作者
Giuseppe Liberatore,Fiore Manganelli,Pietro Emiliano Doneddu,Dario Cocito,Raffaella Fazio,Chiara Briani,Massimiliano Filosto,Luana Benedetti,Anna Teresa Mazzeo,Giovanni Antonini,Giuseppe Cosentino,S. Jann,Andrea Cortese,G Marfia,Angelo Maurizio Clerici,Gabriele Siciliano,M. Carpo,Marco Luigetti,Giuseppe Lauria,Tiziana Rosso,Guido Cavaletti,Lucio Santoro,Erdita Peci,Stefano Tronci,M Ruiz,Stefano Cotti Piccinelli,Angelo Schenone,Luca Leonardi,António Toscano,Giorgia Mataluni,Emanuele Spina,Luca Gentile,Eduardo Nobile‐Orazio
摘要
Abstract Background and purpose The aim was to identify the clinical and diagnostic investigations that may help to support a diagnosis of chronic inflammatory demyelinating polyradiculoneuropathy (CIDP) in patients not fulfilling the European Federation of Neurological Societies and Peripheral Nerve Society (EFNS/PNS) electrodiagnostic criteria. Methods The data from patients with a clinical diagnosis of CIDP included in a national database were retrospectively reviewed. Results In all, 535 patients with a diagnosis of CIDP were included. This diagnosis fulfilled the EFNS/PNS criteria in 468 patients (87.2%) (definite in 430, probable in 33, possible in three, while two had chronic immune sensory polyradiculopathy). Sixty‐seven patients had a medical history and clinical signs compatible with CIDP but electrodiagnostic studies did not fulfill the EFNS/PNS criteria for CIDP. These patients had similar clinical features and frequency of abnormal supportive criteria for the diagnosis of CIDP compared to patients fulfilling EFNS/PNS criteria.

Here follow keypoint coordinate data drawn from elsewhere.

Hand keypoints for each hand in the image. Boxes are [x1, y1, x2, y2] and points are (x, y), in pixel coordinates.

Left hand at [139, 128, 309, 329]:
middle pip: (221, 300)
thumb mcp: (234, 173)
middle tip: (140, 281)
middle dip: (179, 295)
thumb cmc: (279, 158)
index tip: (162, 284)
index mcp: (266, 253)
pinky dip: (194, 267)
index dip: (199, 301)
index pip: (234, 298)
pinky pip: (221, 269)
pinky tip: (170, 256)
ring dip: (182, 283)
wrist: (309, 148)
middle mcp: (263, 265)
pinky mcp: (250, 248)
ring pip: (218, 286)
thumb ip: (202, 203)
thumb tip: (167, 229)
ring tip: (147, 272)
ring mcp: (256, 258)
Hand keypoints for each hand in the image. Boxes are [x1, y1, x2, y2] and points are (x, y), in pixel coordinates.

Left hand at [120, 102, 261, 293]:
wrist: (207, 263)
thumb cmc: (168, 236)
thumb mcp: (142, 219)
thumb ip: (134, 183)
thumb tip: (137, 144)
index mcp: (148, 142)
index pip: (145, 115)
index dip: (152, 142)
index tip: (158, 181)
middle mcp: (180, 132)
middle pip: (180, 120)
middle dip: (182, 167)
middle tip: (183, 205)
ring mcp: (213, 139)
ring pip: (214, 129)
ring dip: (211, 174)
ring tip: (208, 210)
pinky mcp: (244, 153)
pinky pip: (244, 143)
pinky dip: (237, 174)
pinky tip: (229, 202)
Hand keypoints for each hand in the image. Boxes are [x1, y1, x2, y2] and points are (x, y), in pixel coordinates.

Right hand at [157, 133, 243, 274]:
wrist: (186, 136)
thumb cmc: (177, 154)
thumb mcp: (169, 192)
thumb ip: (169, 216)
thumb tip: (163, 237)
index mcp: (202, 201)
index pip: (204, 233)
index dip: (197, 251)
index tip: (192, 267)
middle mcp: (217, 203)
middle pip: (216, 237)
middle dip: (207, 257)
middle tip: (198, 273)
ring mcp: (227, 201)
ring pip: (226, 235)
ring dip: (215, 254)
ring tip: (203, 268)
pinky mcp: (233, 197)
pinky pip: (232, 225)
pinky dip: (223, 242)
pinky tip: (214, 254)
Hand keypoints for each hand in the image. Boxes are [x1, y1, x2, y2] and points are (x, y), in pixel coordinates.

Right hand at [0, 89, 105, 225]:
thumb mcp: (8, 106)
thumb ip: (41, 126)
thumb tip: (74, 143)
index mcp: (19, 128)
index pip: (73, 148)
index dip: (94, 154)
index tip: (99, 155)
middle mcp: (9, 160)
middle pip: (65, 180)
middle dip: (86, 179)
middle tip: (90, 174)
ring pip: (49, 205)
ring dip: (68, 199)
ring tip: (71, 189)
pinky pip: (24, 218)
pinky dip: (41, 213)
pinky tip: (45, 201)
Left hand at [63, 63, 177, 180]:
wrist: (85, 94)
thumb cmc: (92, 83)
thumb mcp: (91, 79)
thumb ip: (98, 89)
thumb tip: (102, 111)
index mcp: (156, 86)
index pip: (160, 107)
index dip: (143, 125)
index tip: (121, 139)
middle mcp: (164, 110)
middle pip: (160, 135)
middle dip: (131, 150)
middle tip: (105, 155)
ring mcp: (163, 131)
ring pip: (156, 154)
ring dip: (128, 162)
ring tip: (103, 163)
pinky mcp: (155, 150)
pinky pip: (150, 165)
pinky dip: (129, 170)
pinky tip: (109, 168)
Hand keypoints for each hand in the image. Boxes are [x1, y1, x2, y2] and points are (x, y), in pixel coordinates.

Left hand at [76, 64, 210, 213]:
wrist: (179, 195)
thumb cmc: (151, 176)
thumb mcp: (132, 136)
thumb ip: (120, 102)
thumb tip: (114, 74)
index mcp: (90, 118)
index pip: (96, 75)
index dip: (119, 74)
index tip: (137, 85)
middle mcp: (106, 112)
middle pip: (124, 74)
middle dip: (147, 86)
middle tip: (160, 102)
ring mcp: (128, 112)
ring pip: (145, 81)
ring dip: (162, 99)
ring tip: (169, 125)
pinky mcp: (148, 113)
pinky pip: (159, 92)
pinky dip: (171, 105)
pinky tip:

Two or more abnormal supportive criteria were present in 40 (61.2%) patients rising to 54 (80.6%) if a history of a relapsing course as a possible supportive criterion was also included. Increased cerebrospinal fluid proteins and response to immune therapy most frequently helped in supporting the diagnosis of CIDP. Response to therapy was similarly frequent in patients fulfilling or not EFNS/PNS criteria (87.3% vs. 85.9%). Conclusions Patients with a clinical diagnosis of CIDP had similar clinical findings, frequency of abnormal supportive criteria and response to therapy compared to patients fulfilling EFNS/PNS criteria. The presence of abnormal supportive criteria may help in supporting the diagnosis of CIDP in patients with a medical history and clinical signs compatible with this diagnosis but non‐diagnostic nerve conduction studies.